═══ Stored records ═══

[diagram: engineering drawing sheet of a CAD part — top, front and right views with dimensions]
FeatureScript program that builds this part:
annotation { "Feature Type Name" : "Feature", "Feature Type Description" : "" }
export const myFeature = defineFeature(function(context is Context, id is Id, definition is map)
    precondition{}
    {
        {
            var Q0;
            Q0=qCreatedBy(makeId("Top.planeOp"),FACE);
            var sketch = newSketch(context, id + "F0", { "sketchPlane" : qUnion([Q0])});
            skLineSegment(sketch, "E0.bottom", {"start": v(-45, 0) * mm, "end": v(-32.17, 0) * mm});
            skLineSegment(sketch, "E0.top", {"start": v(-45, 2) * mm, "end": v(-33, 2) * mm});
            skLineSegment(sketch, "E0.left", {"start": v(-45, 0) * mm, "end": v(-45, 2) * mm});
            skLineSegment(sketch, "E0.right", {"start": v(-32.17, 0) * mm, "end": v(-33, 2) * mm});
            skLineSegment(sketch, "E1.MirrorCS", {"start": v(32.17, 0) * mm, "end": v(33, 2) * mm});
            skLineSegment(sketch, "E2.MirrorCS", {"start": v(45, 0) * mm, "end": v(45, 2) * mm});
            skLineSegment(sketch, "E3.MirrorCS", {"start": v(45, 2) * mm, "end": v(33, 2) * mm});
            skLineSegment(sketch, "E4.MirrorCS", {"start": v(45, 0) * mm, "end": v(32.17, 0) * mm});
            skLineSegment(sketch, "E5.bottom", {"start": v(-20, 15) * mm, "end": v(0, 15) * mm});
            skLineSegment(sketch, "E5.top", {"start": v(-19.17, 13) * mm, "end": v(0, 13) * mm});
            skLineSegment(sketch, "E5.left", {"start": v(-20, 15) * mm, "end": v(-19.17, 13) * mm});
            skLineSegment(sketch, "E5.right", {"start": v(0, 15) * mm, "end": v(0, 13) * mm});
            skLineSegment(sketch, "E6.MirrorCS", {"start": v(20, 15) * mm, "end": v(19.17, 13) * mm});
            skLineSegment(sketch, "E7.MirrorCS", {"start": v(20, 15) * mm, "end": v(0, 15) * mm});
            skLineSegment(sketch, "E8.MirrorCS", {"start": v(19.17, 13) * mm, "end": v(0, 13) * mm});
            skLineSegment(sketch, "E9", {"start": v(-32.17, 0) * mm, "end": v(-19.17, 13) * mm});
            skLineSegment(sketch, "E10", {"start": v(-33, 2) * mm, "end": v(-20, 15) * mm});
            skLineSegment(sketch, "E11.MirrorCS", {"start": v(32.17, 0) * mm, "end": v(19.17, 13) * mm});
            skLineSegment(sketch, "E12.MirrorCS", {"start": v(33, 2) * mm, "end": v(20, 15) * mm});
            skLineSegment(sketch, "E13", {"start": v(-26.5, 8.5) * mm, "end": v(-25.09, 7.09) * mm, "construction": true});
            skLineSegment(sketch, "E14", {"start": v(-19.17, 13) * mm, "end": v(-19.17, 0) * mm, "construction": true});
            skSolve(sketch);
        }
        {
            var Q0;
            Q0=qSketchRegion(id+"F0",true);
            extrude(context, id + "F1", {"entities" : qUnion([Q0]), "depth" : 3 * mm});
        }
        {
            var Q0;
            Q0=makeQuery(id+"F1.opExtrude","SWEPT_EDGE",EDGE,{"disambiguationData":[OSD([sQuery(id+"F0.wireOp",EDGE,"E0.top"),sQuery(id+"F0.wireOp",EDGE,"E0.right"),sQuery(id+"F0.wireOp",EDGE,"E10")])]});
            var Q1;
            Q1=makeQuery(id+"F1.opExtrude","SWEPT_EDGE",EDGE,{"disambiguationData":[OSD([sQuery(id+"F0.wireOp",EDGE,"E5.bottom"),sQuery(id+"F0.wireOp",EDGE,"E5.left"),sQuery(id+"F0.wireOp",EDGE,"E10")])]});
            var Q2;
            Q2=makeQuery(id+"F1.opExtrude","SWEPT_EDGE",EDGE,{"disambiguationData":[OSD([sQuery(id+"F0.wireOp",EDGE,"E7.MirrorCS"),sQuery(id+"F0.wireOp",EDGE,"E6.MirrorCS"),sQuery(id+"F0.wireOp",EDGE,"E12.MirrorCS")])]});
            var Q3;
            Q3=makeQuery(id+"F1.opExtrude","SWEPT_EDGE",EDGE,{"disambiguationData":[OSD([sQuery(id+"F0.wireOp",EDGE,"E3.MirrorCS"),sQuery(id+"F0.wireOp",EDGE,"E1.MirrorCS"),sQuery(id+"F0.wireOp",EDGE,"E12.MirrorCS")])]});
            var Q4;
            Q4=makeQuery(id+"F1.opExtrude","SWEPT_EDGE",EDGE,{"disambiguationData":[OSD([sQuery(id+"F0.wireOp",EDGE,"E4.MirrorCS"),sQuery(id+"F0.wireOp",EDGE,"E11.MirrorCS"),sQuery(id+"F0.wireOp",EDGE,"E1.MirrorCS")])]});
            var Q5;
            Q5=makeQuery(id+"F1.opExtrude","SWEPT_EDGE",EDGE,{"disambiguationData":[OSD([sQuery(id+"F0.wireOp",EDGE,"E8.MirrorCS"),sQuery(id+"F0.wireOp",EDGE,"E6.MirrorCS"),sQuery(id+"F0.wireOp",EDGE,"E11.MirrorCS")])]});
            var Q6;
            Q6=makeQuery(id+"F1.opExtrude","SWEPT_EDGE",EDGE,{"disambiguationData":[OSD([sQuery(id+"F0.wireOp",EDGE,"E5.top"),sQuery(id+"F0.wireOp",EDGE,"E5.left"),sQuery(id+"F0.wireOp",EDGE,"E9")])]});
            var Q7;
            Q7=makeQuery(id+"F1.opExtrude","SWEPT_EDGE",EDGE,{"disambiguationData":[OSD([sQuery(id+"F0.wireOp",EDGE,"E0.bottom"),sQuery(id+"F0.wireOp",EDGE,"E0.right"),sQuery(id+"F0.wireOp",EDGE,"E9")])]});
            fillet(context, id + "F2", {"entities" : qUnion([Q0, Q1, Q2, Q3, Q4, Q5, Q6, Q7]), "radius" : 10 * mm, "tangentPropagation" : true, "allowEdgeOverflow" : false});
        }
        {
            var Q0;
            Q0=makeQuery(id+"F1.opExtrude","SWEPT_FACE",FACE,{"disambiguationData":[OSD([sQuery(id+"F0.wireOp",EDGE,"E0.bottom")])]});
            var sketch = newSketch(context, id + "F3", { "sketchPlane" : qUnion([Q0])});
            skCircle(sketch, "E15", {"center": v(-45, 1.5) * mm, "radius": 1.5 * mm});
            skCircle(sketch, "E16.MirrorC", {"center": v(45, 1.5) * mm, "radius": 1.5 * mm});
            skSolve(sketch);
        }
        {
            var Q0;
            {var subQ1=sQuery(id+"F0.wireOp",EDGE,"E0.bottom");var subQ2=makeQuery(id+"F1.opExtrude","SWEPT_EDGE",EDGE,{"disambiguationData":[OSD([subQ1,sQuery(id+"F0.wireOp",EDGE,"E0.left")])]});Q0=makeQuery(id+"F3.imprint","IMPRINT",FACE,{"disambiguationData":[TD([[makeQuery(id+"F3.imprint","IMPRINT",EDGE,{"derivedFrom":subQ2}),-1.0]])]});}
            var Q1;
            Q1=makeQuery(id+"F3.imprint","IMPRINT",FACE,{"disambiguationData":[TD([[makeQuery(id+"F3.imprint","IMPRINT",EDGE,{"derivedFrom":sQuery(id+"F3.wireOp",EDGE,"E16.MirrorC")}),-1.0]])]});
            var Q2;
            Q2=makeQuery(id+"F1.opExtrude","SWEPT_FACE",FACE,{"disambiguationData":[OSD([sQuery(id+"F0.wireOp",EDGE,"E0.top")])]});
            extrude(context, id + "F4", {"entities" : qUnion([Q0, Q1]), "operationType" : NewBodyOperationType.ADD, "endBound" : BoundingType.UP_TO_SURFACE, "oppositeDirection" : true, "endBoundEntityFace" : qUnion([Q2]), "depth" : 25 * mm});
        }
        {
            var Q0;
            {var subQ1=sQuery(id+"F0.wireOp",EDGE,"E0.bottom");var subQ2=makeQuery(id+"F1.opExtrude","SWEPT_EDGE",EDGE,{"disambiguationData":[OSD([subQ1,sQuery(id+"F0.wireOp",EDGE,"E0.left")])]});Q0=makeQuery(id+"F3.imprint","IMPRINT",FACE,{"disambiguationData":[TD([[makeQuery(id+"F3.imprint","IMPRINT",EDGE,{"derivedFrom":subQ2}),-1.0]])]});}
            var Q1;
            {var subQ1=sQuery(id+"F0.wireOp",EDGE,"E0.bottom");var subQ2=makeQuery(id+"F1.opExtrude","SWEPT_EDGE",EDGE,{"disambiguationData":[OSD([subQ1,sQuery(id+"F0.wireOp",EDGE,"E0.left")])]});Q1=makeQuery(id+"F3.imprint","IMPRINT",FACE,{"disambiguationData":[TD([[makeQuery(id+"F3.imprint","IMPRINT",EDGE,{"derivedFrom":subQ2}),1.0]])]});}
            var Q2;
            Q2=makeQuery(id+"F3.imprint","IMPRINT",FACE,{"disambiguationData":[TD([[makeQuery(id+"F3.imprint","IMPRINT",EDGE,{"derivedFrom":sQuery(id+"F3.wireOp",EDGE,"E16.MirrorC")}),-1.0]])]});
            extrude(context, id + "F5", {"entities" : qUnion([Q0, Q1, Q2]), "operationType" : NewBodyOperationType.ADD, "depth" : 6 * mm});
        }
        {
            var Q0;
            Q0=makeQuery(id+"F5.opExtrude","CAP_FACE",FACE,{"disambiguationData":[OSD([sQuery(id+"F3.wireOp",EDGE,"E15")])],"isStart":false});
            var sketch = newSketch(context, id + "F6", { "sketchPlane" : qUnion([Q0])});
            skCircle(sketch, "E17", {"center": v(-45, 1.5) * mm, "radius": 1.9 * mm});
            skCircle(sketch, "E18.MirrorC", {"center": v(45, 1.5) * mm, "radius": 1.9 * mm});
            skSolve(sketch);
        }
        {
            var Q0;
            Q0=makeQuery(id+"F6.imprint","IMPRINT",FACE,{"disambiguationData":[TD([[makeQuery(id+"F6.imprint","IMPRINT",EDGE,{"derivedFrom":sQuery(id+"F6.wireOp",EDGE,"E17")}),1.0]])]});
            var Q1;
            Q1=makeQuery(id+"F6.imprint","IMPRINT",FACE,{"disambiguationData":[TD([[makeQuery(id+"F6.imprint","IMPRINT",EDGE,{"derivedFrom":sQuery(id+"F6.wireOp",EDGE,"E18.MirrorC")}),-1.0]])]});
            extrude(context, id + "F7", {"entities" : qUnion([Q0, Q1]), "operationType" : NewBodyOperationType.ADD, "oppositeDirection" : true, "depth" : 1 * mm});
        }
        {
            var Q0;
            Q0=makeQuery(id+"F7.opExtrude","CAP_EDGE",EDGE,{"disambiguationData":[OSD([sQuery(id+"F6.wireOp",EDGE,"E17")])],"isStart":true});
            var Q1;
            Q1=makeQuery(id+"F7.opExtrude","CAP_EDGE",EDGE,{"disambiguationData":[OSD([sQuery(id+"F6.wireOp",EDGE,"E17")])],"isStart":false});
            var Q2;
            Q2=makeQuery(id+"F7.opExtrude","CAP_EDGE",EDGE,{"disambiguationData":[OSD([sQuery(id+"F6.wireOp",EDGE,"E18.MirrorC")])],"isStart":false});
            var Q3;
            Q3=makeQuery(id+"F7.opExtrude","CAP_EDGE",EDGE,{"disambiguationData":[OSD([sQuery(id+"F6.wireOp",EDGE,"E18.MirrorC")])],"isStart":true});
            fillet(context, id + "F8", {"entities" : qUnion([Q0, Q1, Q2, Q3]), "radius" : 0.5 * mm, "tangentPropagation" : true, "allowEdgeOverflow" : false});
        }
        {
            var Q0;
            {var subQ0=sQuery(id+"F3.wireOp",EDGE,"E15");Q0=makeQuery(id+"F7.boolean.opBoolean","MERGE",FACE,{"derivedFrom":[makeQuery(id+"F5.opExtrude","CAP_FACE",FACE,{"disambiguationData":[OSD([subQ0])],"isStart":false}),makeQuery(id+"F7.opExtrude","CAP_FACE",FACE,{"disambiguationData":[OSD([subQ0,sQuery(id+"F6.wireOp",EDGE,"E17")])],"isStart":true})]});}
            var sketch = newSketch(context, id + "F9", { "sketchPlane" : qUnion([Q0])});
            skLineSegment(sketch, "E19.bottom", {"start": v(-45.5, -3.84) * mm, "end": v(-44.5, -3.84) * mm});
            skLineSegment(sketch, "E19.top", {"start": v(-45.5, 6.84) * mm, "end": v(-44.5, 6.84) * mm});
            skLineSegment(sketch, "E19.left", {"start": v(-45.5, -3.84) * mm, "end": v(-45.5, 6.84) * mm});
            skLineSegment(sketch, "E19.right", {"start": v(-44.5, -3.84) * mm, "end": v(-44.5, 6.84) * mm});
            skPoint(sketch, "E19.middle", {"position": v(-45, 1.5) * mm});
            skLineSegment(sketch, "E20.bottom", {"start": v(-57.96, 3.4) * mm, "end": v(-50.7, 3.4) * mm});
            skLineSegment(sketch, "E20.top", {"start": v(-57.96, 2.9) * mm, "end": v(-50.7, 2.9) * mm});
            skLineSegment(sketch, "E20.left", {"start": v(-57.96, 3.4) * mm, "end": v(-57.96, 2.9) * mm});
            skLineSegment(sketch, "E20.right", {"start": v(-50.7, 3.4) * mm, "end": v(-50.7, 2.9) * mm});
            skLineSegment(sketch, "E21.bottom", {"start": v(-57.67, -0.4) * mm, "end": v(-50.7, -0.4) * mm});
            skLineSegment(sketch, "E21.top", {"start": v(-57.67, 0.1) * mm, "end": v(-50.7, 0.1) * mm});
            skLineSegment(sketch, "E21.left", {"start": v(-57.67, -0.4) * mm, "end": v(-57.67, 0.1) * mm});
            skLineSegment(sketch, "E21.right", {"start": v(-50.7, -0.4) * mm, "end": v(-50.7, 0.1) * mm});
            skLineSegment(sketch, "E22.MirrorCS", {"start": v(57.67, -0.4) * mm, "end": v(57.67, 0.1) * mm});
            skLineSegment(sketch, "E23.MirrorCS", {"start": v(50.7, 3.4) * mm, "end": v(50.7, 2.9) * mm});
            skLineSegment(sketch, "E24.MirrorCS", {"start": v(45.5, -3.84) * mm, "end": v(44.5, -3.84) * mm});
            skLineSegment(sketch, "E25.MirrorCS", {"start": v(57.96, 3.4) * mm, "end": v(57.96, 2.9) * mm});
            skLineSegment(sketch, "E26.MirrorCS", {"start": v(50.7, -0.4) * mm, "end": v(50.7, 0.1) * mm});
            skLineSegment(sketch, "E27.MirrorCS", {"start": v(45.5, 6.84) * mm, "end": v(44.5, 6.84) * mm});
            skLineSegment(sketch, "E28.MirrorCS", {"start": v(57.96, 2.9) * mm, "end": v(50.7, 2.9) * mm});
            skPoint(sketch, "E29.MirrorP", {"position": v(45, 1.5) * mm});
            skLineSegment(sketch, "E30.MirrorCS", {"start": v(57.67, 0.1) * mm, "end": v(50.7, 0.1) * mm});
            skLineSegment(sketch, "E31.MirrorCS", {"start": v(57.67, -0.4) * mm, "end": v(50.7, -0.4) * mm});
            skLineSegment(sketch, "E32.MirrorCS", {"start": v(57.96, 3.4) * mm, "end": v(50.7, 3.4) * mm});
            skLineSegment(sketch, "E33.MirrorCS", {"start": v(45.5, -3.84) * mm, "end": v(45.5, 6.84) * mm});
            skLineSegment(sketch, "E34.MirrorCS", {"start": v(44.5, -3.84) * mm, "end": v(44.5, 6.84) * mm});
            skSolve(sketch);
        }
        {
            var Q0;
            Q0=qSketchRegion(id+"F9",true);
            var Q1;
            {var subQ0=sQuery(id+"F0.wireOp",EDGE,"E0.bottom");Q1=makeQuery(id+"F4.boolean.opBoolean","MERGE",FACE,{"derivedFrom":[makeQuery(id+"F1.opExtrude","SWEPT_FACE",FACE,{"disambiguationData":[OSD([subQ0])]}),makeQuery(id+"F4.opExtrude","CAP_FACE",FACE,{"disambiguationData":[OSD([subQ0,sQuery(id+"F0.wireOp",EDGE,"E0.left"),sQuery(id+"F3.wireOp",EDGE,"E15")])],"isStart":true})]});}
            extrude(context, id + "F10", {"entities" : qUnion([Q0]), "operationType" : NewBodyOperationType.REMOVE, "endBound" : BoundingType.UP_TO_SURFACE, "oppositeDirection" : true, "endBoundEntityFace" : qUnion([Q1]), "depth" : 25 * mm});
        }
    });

═══

_Problem requirements_. Count how many of the lines above contain the string "allowEdgeOverflow", and reply with only that number.

_In response_. 2